## WHAT IS EXPECTED
Copy every line below exactly.

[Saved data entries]
··········
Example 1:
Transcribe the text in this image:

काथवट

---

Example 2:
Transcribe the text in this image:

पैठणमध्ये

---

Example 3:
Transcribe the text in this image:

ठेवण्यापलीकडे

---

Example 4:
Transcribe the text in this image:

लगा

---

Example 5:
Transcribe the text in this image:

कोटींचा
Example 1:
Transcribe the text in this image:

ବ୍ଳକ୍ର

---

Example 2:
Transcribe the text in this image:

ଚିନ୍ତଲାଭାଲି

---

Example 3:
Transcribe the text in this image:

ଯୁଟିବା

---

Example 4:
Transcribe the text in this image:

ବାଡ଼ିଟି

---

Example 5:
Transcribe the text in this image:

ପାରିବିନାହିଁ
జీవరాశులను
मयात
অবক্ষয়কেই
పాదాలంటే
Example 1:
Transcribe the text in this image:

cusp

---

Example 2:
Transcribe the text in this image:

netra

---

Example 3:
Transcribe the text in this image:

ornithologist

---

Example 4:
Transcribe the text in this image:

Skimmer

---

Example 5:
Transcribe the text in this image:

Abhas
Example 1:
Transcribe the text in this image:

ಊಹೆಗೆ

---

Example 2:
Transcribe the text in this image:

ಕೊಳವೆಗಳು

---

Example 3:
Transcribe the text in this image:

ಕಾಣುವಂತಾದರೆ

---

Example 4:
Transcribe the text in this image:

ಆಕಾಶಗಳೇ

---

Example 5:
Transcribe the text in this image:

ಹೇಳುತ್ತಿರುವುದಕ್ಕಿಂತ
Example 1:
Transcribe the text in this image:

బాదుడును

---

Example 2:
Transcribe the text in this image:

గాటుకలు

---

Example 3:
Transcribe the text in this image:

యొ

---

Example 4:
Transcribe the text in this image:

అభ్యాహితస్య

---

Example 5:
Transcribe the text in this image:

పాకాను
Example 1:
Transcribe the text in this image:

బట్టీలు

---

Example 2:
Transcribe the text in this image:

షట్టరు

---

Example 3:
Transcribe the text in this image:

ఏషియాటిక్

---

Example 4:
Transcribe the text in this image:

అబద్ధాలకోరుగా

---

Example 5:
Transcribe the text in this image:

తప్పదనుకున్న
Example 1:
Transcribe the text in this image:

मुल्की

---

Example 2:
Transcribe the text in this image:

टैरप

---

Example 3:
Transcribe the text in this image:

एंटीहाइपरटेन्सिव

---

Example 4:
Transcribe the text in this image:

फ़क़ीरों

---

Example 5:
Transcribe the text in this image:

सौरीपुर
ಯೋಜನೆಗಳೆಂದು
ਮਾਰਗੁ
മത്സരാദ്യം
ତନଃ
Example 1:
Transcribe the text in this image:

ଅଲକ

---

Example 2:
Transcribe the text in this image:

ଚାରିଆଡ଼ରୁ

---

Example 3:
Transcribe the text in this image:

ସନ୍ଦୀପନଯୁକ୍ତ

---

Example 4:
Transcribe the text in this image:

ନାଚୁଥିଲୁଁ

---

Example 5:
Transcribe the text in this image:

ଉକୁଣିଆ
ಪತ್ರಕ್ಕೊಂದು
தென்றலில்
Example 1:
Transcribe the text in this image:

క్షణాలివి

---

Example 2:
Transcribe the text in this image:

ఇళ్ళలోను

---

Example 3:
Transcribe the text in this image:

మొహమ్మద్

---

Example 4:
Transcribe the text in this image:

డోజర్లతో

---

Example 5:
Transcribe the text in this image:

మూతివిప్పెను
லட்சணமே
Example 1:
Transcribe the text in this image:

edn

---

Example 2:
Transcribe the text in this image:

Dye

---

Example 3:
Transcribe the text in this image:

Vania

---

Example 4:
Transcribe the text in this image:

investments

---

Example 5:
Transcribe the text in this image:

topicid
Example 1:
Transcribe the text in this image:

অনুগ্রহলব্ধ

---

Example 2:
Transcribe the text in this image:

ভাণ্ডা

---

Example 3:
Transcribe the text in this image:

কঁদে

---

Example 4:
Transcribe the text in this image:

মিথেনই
··········
## RESULT
Example 1:
Transcribe the text in this image:

काथवट

---

Example 2:
Transcribe the text in this image:

पैठणमध्ये

---

Example 3:
Transcribe the text in this image:

ठेवण्यापलीकडे

---

Example 4:
Transcribe the text in this image:

लगा

---

Example 5:
Transcribe the text in this image:

कोटींचा
Example 1:
Transcribe the text in this image:

ବ୍ଳକ୍ର

---

Example 2:
Transcribe the text in this image:

ଚିନ୍ତଲାଭାଲି

---

Example 3:
Transcribe the text in this image:

ଯୁଟିବା

---

Example 4:
Transcribe the text in this image:

ବାଡ଼ିଟି

---

Example 5:
Transcribe the text in this image:

ପାରିବିନାହିଁ
జీవరాశులను
मयात
অবক্ষয়কেই
పాదాలంటే
Example 1:
Transcribe the text in this image:

cusp

---

Example 2:
Transcribe the text in this image:

netra

---

Example 3:
Transcribe the text in this image:

ornithologist

---

Example 4:
Transcribe the text in this image:

Skimmer

---

Example 5:
Transcribe the text in this image:

Abhas
Example 1:
Transcribe the text in this image:

ಊಹೆಗೆ

---

Example 2:
Transcribe the text in this image:

ಕೊಳವೆಗಳು

---

Example 3:
Transcribe the text in this image:

ಕಾಣುವಂತಾದರೆ

---

Example 4:
Transcribe the text in this image:

ಆಕಾಶಗಳೇ

---

Example 5:
Transcribe the text in this image:

ಹೇಳುತ್ತಿರುವುದಕ್ಕಿಂತ
Example 1:
Transcribe the text in this image:

బాదుడును

---

Example 2:
Transcribe the text in this image:

గాటుకలు

---

Example 3:
Transcribe the text in this image:

యొ

---

Example 4:
Transcribe the text in this image:

అభ్యాహితస్య

---

Example 5:
Transcribe the text in this image:

పాకాను
Example 1:
Transcribe the text in this image:

బట్టీలు

---

Example 2:
Transcribe the text in this image:

షట్టరు

---

Example 3:
Transcribe the text in this image:

ఏషియాటిక్

---

Example 4:
Transcribe the text in this image:

అబద్ధాలకోరుగా

---

Example 5:
Transcribe the text in this image:

తప్పదనుకున్న
Example 1:
Transcribe the text in this image:

मुल्की

---

Example 2:
Transcribe the text in this image:

टैरप

---

Example 3:
Transcribe the text in this image:

एंटीहाइपरटेन्सिव

---

Example 4:
Transcribe the text in this image:

फ़क़ीरों

---

Example 5:
Transcribe the text in this image:

सौरीपुर
ಯೋಜನೆಗಳೆಂದು
ਮਾਰਗੁ
മത്സരാദ്യം
ତନଃ
Example 1:
Transcribe the text in this image:

ଅଲକ

---

Example 2:
Transcribe the text in this image:

ଚାରିଆଡ଼ରୁ

---

Example 3:
Transcribe the text in this image:

ସନ୍ଦୀପନଯୁକ୍ତ

---

Example 4:
Transcribe the text in this image:

ନାଚୁଥିଲୁଁ

---

Example 5:
Transcribe the text in this image:

ଉକୁଣିଆ
ಪತ್ರಕ್ಕೊಂದು
தென்றலில்
Example 1:
Transcribe the text in this image:

క్షణాలివి

---

Example 2:
Transcribe the text in this image:

ఇళ్ళలోను

---

Example 3:
Transcribe the text in this image:

మొహమ్మద్

---

Example 4:
Transcribe the text in this image:

డోజర్లతో

---

Example 5:
Transcribe the text in this image:

మూతివిప్పెను
லட்சணமே
Example 1:
Transcribe the text in this image:

edn

---

Example 2:
Transcribe the text in this image:

Dye

---

Example 3:
Transcribe the text in this image:

Vania

---

Example 4:
Transcribe the text in this image:

investments

---

Example 5:
Transcribe the text in this image:

topicid
Example 1:
Transcribe the text in this image:

অনুগ্রহলব্ধ

---

Example 2:
Transcribe the text in this image:

ভাণ্ডা

---

Example 3:
Transcribe the text in this image:

কঁদে

---

Example 4:
Transcribe the text in this image:

মিথেনই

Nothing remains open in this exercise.